We have a choice. We can acknowledge our interdependence, embracing it as the true human condition; or we can deny it, deluding ourselves into thinking that we are related to one another only as parties to a bargain entered into in a marketplace. We can recognize that we need one another, and owe to one another duties of generosity and loyalty. Or we can pretend to need no one save through the intermediation of the cash nexus.
I choose to embrace our interdependence. I choose to acknowledge that the food I eat, the clothes on my back, and the house in which I live are all collective human products, and that when any one of us has no food or clothing or shelter, I am diminished by that lack.
There are two images alive in America, competing for our allegiance. The first is the image of the lone horseman who rides across an empty plain, pausing only fleetingly when he comes to a settlement, a man apparently having no need of others, self-sufficient [so long as someone makes the shells he needs for his rifle or the cloth he needs for his blanket], refusing to acknowledge that he owes anything at all to the human race of which he is, nonetheless, a part.
The other is the image of the community that comes together for a barn-raising, working as a group on a task that no one man can do by himself, eating a communal meal when the day is done, returning to their homes knowing that the next time one of their number needs help, they will all turn out to provide it.
These images are simple, iconic, even primitive, but the choice they present us with remains today, when no one rides the plains any more, and only the Amish have barn-raisings. Today, as I write, there are tens of millions of Americans who cannot put a decent meal on the table in the evening for their families, scores of millions threatened with the loss of their homes. And yet, there are hundreds of thousands lavishing unneeded wealth on themselves, heedless of the suffering of their fellow Americans, on whose productivity, inventiveness, and labor they depend for the food they eat, the clothing they wear, the homes they live in, and also for the luxuries they clutch to their breasts.
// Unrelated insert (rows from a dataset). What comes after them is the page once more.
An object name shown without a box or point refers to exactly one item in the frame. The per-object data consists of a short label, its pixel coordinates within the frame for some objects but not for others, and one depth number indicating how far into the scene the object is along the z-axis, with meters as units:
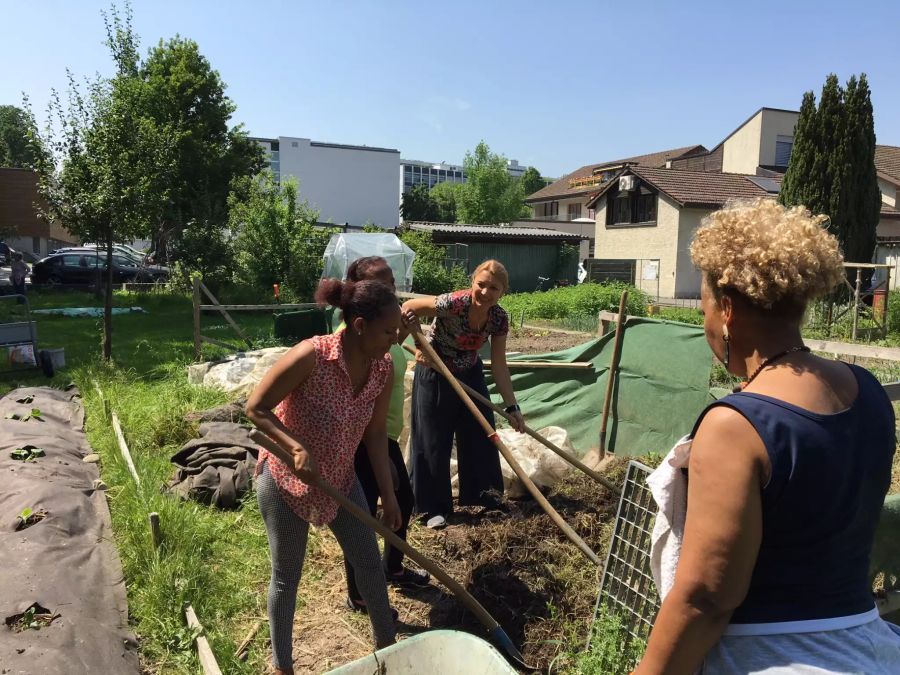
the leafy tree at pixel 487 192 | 51.59
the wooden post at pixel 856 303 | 12.79
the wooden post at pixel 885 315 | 13.93
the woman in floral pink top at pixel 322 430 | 2.34
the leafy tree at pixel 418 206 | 60.12
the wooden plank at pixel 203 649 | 2.81
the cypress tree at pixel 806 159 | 17.72
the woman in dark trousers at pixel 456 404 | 4.10
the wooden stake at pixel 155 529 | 3.69
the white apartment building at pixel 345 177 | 58.25
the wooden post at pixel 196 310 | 9.60
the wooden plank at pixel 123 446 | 4.86
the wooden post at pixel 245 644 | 3.11
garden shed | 25.41
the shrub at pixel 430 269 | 20.44
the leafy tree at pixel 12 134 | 65.25
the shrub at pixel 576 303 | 17.67
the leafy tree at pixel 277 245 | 17.95
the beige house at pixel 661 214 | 23.88
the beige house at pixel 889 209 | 21.84
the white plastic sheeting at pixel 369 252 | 17.20
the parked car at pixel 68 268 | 21.97
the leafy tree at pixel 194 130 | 22.31
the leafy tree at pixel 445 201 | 61.56
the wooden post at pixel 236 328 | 10.17
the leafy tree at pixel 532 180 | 74.38
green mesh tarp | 5.20
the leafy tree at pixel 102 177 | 10.18
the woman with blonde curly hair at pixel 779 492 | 1.14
The foundation of my politics is the recognition of our collective interdependence. In the complex world that we have inherited from our forebears, it is often difficult to see just how to translate that fundamental interdependence into laws or public policies, but we must always begin from the acknowledgement that we are a community of men and women who must care for one another, work with one another, and treat the needs of each as the concern of all.
If all of this must be rendered in a single expression, let it be: From each of us according to his or her ability; to each of us according to his or her need.